Kamankola dénonce des reguetoneros qui veulent s'accaparer la liberté de Cuba le dernier jour



Jorge Garcia Díaz, KamankolaPhoto © Cédée

Le musicien et poète cubain Jorge Lian García Díaz, connu artistiquement sous le nom de Kamankola, a critiqué dans une interview avec Tania Costa, dans CiberCuba, l'attitude de certains reggaetoneros qui tentent de se joindre à la cause de la liberté de Cuba à la dernière minute, lorsqu'ils perçoivent que le régime est à bout de souffle, après des années de silence ou d'alignement avec le système.

L'artiste, qui est depuis des années une voix cohérente de l'underground musical cubain contre la dictature, a souligné cet opportunisme en réponse à une question de CiberCuba sur la manière dont un artiste peut contribuer à la liberté de notre pays et s'il perçoit une certaine paresse dans le genre urbain.

Le nom artistique Kamankola, d'origine afrocubaine, signifie "désordre", "intrigue" ou "intrigue", un choix que l'artiste lui-même a décrit comme une preuve de sa connexion avec son quartier, dans la municipalité du Cerro à La Havane.

Sa trajectoire a été marquée par une position ferme face au régime cubain. En 2021, il a publiquement rejeté l'utilisation de sa musique dans la propagande gouvernementale, laissant clairement entendre que son art ne serait pas au service de la dictature.
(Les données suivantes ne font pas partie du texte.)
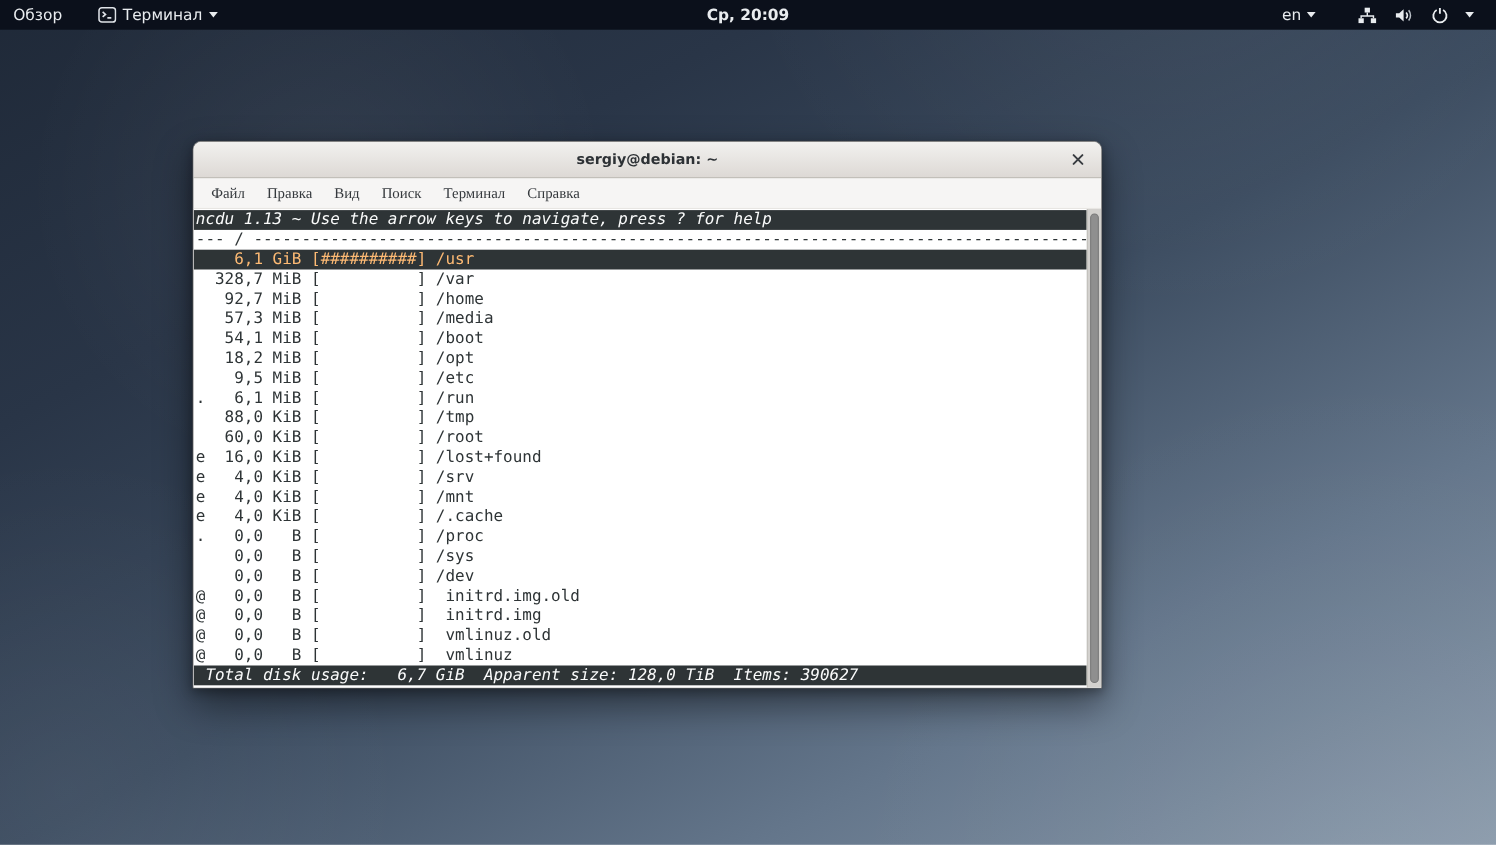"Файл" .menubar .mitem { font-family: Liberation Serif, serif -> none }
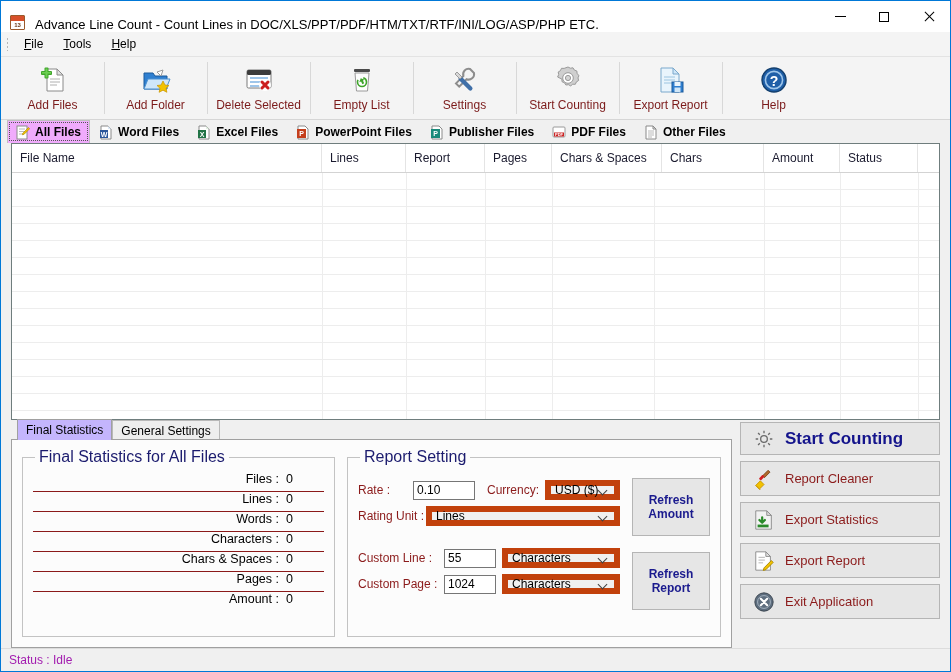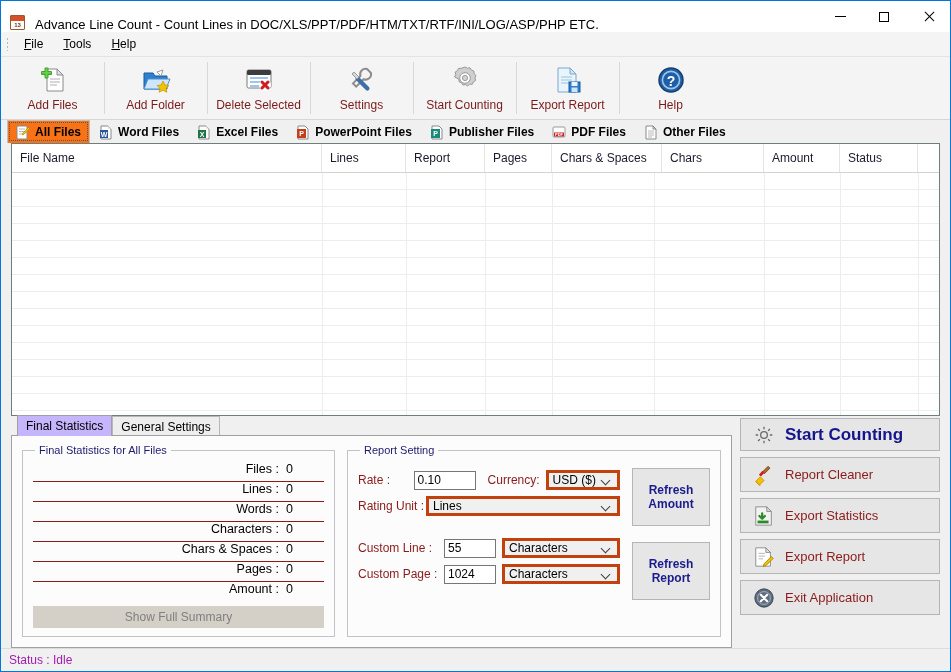"Empty List" div.tb-btn { html: none -> <div> <div> <svg> <rect></rect> <path></path> <path></path> <circle></circle> </svg> </div> <div>Empty List</div> </div> }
En 2023, aux côtés d'Amaury Gutiérrez, il a enregistré une chanson dont le message central était : Je reviendrai à Cuba quand la dictature tombera, une déclaration qui a résonné avec force parmi les Cubains de la diaspora.

En 2024, Willy Chirino a exprimé son intérêt à collaborer avec lui, une reconnaissance qui souligne l'importance croissante de Kamankola dans la musique cubaine de résistance.

Cette même année, dédica un rap aux artistes Charly et Johayron, qui ont fait l'actualité pour leur silence lorsqu'on leur a posé des questions sur les manifestations à Cuba.

Plus récemment, en avril 2025, il a publié le poème "Isla de muertos, de llantos y hambre", une œuvre qui reflète sa vision désenchantée de la réalité cubaine actuelle.

Toute cette trajectoire fait partie d'une œuvre en constante évolution qui inclut son troisième album indépendant, intitulé "Viento" (2021), consolidant Kamankola comme un artiste ayant une voix propre : la voix de l'exil.

Il travaille maintenant sur un nouvel album, qui est sur le point de sortir et s'intitule "Diez akapelas en guaguancó depuis un Miami qui se suicide". Il espère également présenter prochainement son livre, "Akapelas", qui compile les vers qu'il a enregistrés avec son téléphone en marchant.